Exercise materials below:
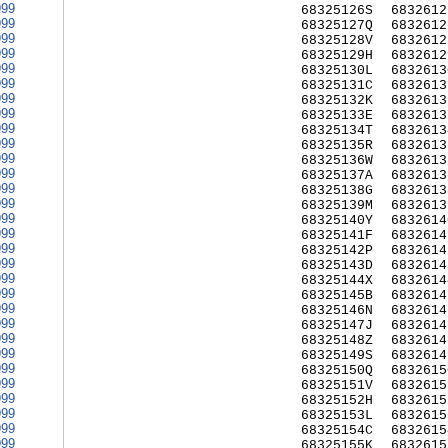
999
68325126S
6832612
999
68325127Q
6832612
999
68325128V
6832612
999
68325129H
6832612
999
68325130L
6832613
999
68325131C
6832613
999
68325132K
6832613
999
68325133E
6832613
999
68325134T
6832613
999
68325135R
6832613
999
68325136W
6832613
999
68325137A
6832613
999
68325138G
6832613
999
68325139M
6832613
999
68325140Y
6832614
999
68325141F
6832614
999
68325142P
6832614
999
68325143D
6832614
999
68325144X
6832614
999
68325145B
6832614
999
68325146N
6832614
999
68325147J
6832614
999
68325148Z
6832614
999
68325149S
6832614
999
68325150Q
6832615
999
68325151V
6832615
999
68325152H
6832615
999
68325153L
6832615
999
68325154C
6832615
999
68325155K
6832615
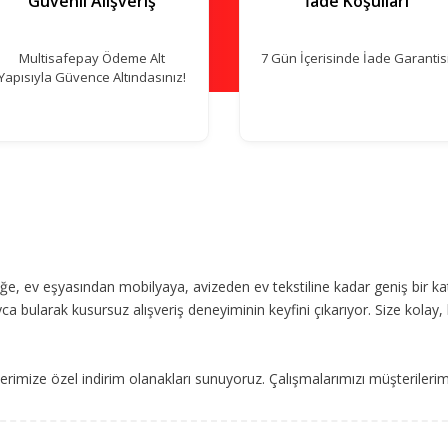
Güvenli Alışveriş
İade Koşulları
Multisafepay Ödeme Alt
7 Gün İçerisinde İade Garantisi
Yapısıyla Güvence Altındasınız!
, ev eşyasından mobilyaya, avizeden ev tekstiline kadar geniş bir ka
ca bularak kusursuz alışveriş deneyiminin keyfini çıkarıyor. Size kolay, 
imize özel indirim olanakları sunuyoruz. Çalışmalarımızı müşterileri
End of Exercise materials.
■ Task:
Among the lines above, find the ones containing "İade" and copy them.

■ Expected answer:
İade Koşulları
7 Gün İçerisinde İade Garantisi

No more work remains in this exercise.